幕の内弁当とともに東海軒の看板商品である「元祖鯛めし」
ご当地名物駅弁の草分け「元祖鯛めし」はもちろんのこと、幕の内弁当のわさび漬けなど、東海軒の駅弁には静岡を感じさせるものが多く並びます。
(右から)茶飯や桜エビを使用した「富士の味覚」、「茶飯弁当」
「お茶、わさび、黒はんぺん、桜エビなど、静岡らしいものは意識して入れるようにしています。ほんのりとお茶の香りが広がる『茶飯弁当』、富士山型の容器に静岡ゆかりの食材を盛り込んだ『富士の味覚』、大河ドラマが放送された2023年には葵の御紋を海苔で作った『家康公の駿河御膳』も販売しました。」
駅弁で静岡を盛り上げるのも、静岡の老舗企業である東海軒の役割です。地域とともに歩み、地元を愛する気持ちが伝わってきます。
老舗のイメージが強い東海軒ですが、地元企業とのコラボ駅弁や冷凍駅弁の販売など、積極的に新しい取り組みをしているのも特徴です。

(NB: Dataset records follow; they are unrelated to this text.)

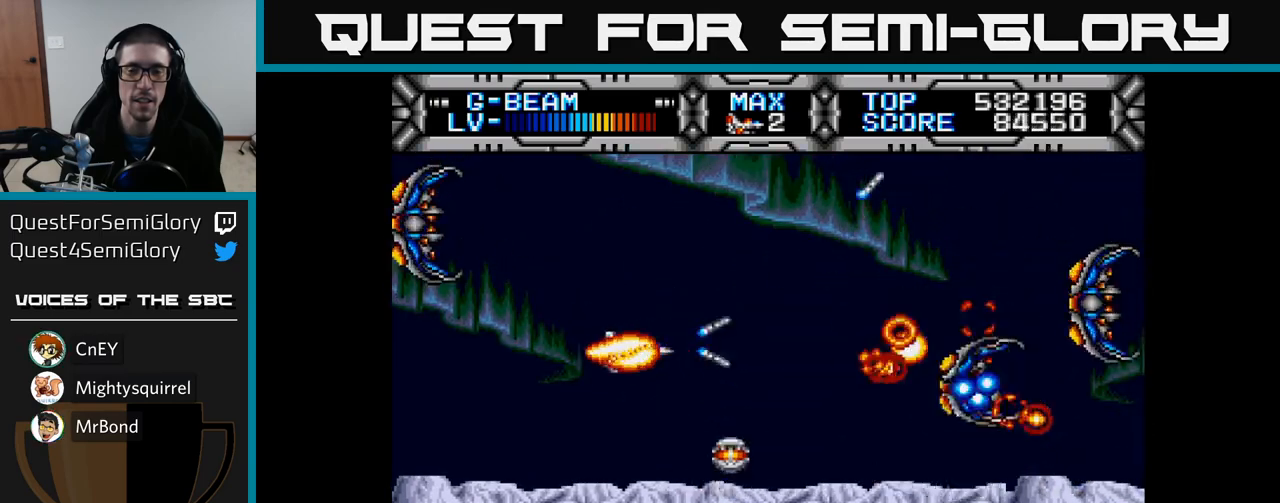
{"buttons": ["X", "DPAD_DOWN"], "left_stick": "center", "right_stick": "center", "events": [[167, "DPAD_UP", "down"], [217, "DPAD_LEFT", "up"], [383, "DPAD_UP", "up"], [450, "DPAD_DOWN", "down"]]}
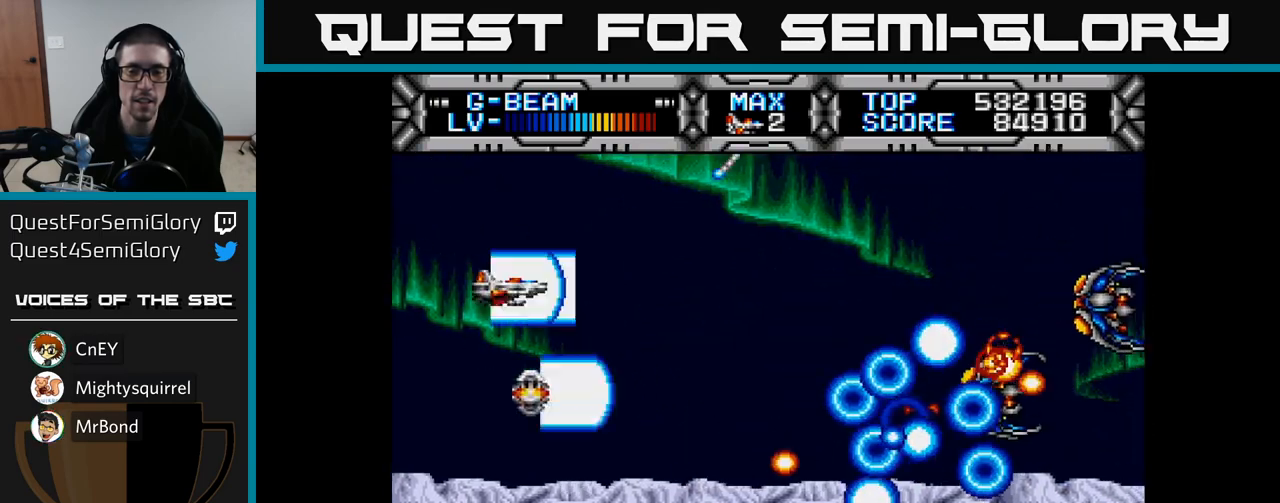
{"buttons": ["X", "DPAD_DOWN"], "left_stick": "center", "right_stick": "center", "events": []}
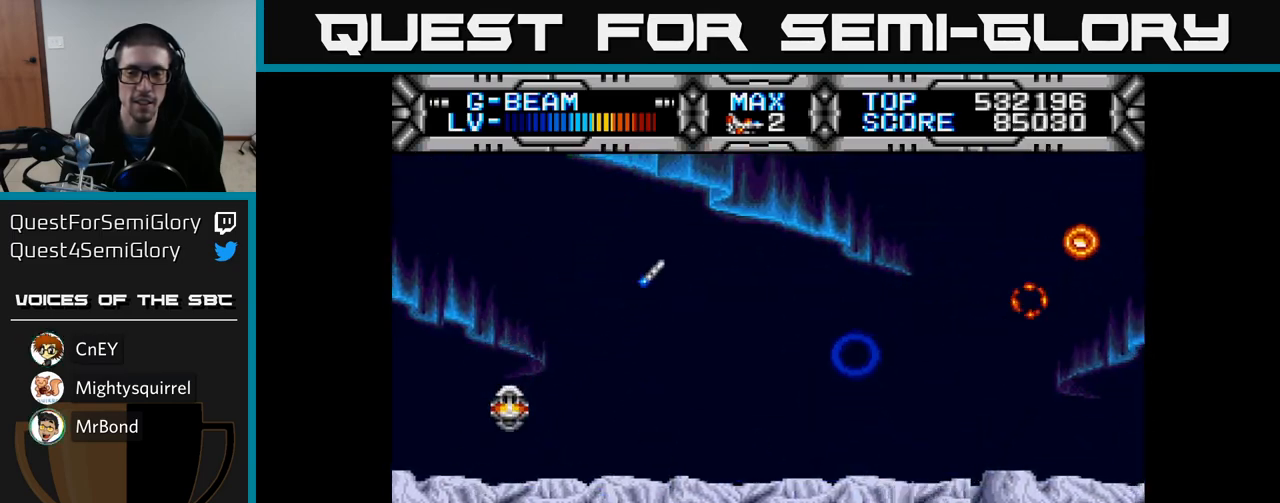
{"buttons": ["X", "DPAD_UP"], "left_stick": "center", "right_stick": "center", "events": [[150, "DPAD_DOWN", "up"], [217, "DPAD_LEFT", "down"], [250, "DPAD_UP", "down"], [283, "DPAD_LEFT", "up"]]}
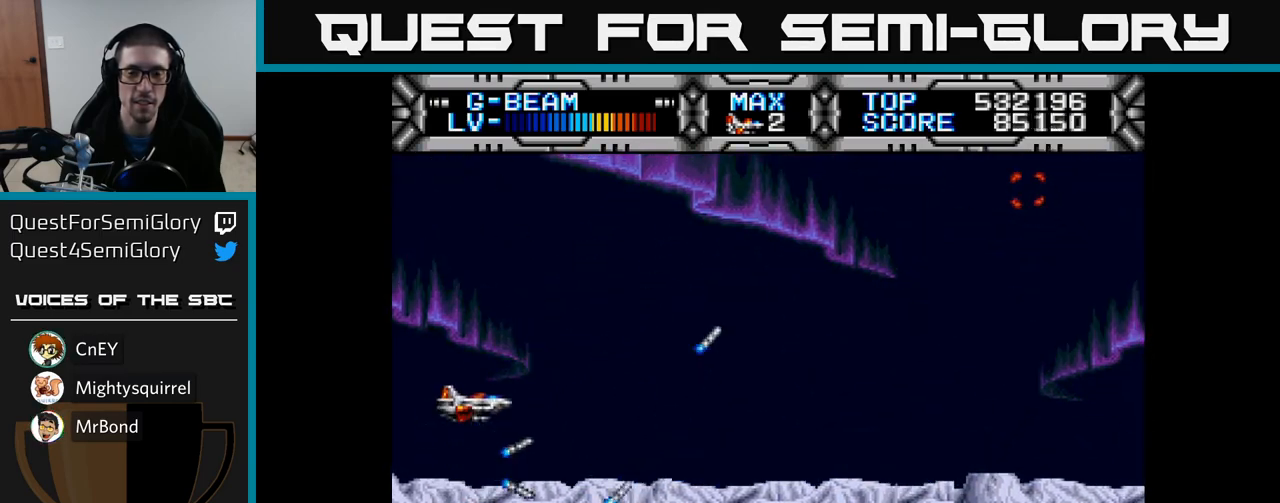
{"buttons": ["X", "DPAD_DOWN"], "left_stick": "center", "right_stick": "center", "events": [[267, "DPAD_UP", "up"], [317, "DPAD_DOWN", "down"], [383, "DPAD_LEFT", "down"], [500, "DPAD_LEFT", "up"]]}
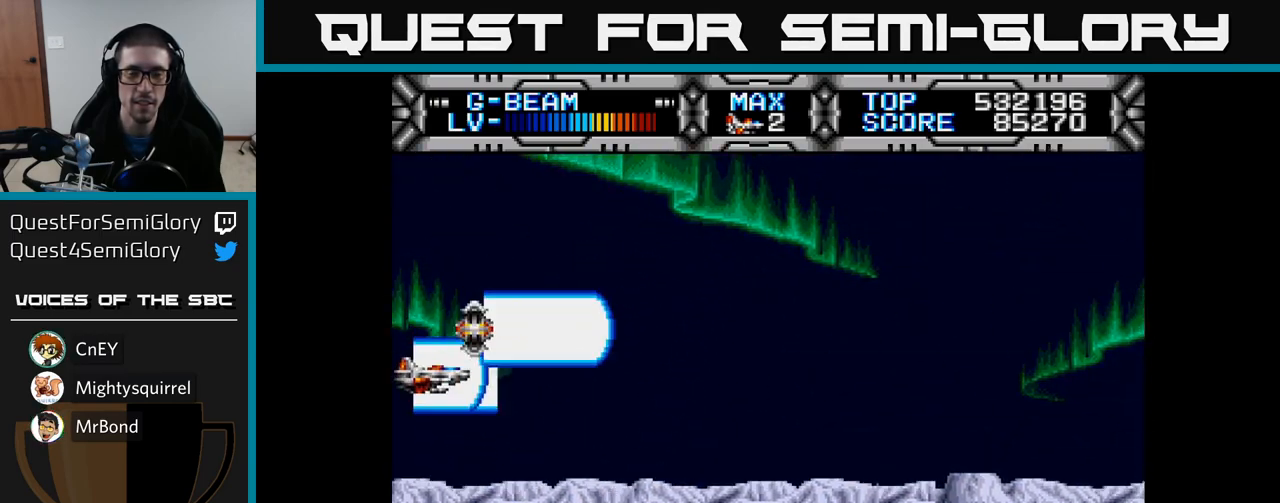
{"buttons": ["X", "DPAD_DOWN", "DPAD_RIGHT"], "left_stick": "center", "right_stick": "center", "events": [[17, "DPAD_DOWN", "up"], [50, "DPAD_UP", "down"], [133, "DPAD_RIGHT", "down"], [150, "DPAD_UP", "up"], [317, "DPAD_DOWN", "down"]]}
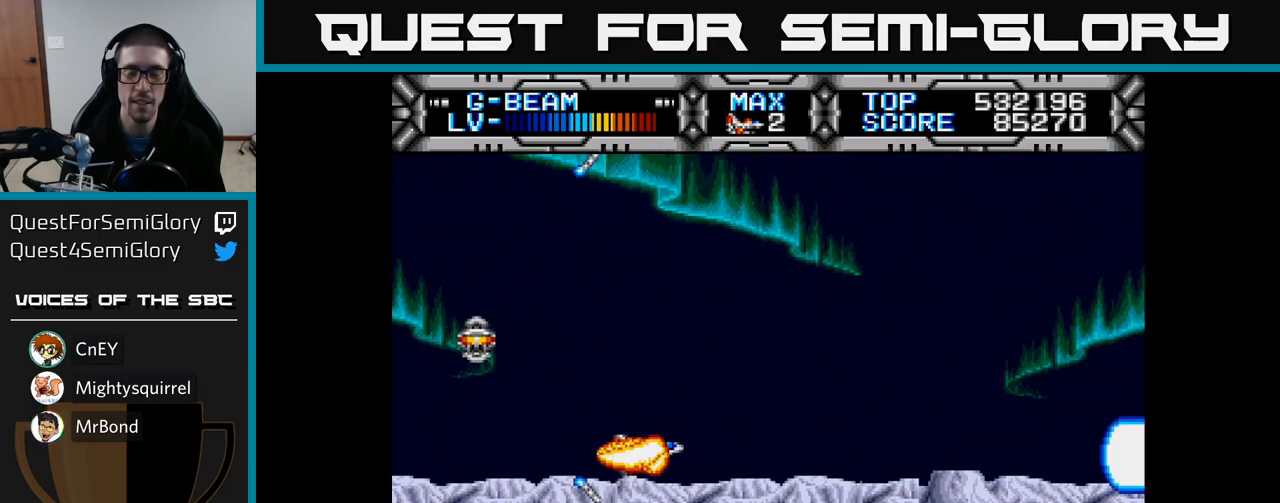
{"buttons": ["X", "DPAD_UP"], "left_stick": "center", "right_stick": "center", "events": [[200, "DPAD_RIGHT", "up"], [217, "DPAD_DOWN", "up"], [267, "DPAD_UP", "down"]]}
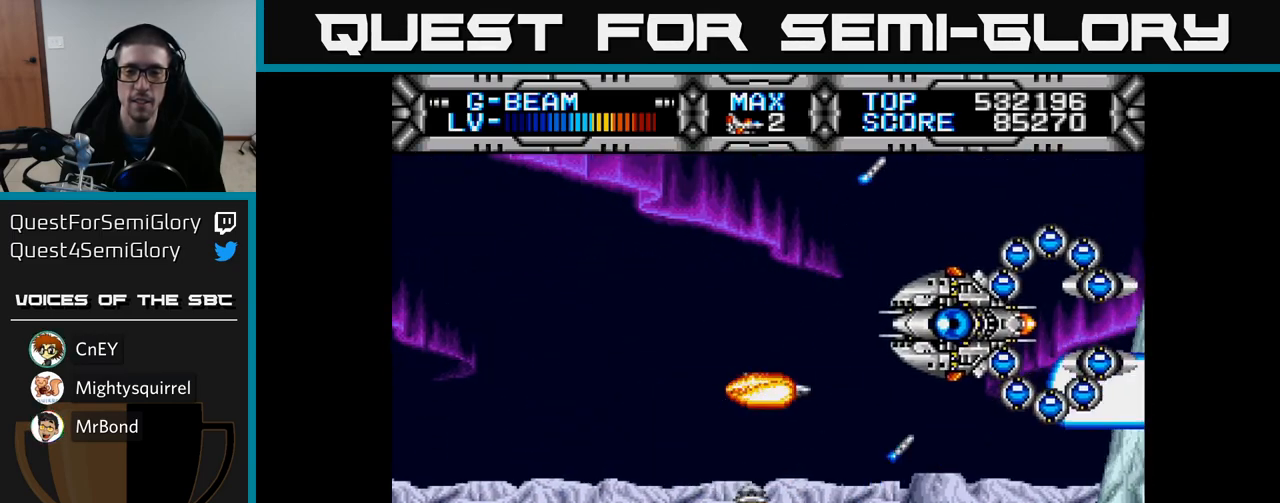
{"buttons": ["X", "DPAD_UP", "DPAD_LEFT"], "left_stick": "center", "right_stick": "center", "events": [[50, "DPAD_LEFT", "down"], [83, "DPAD_UP", "up"], [500, "DPAD_UP", "down"]]}
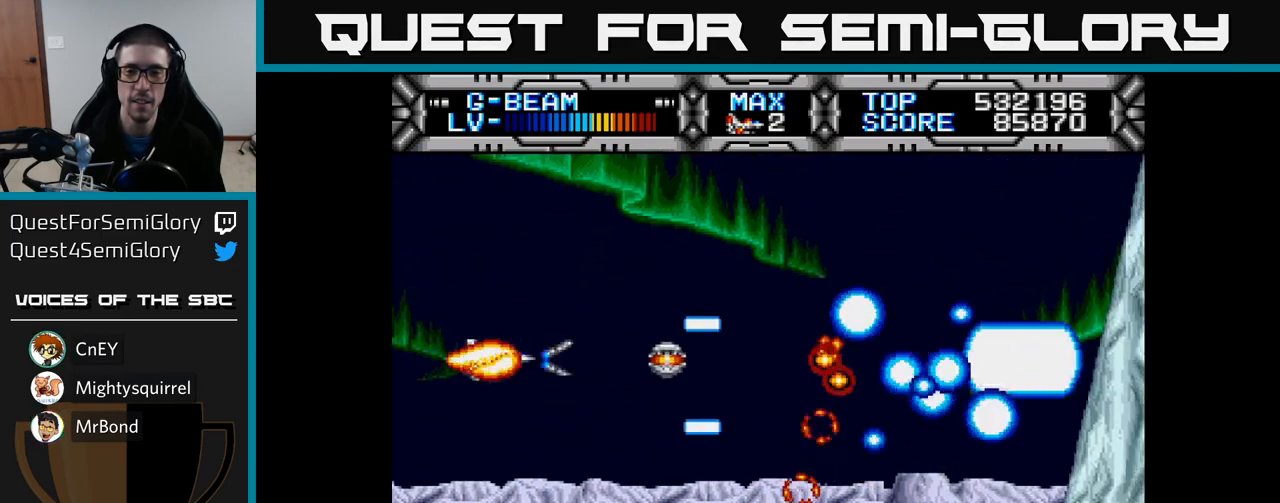
{"buttons": ["X", "DPAD_DOWN", "DPAD_RIGHT"], "left_stick": "center", "right_stick": "center", "events": [[33, "DPAD_LEFT", "up"], [333, "DPAD_UP", "up"], [350, "DPAD_RIGHT", "down"], [417, "DPAD_DOWN", "down"]]}
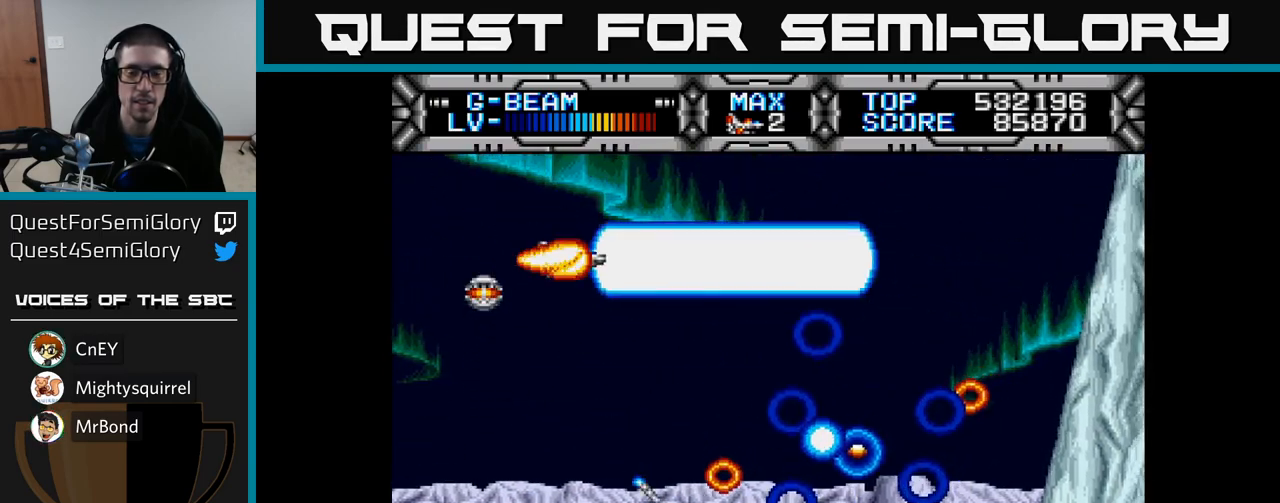
{"buttons": ["X"], "left_stick": "center", "right_stick": "center", "events": [[117, "DPAD_RIGHT", "up"], [400, "DPAD_DOWN", "up"]]}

「本当は東海軒の四天王といわれている『幕の内弁当』『元祖鯛めし』『サンドウィッチ』『助六寿司』の4種類だけでも十分なんです。それでも商品開発を続けるのは、常に挑戦している姿をお客様に見せたい、駅弁は古いというイメージを変えたいのです。」
もはや説明不要、東海軒の看板商品「幕の内弁当」
その一方、四天王の中身はこの30年ほとんど変わらないとのこと。
「東海軒の駅弁をずっと食べてきたお客様には、それぞれ自分のストーリーがあるんです。子供の時にこうやって食べた、こんな時に誰と食べたなど、思い出とセットですから簡単に味や中身を変えられません。」
駅弁事業は今もなお厳しい状況にあるという平尾社長は、駅弁は創業136年の東海軒の背骨だと語ります。
「駅弁なくして東海軒は語れません。冷凍駅弁など派生商品も伸ばしながら、駅弁を守り続けます。私が調べた限り、駅弁は世界中を探してもどこにもない、世界に誇る日本の食文化です。全国の駅弁屋が100年以上かけて辿り着いた文化は簡単に真似できるものではありません。日本の皆さんにもう一度駅弁文化を見直してもらい、次の時代に継承していくべきものだと思っています。」
駅弁は、単なる食事を提供するのではなく、その一口一口に、旅のワクワク感や、地元の誇り、そして過ぎゆく人々の思い出を感じさせてくれるものです。文化を受け継ぐことは、ただ「味」を守ることではなく、その背後にある物語や想いを未来へと繋いでいくことになるでしょう。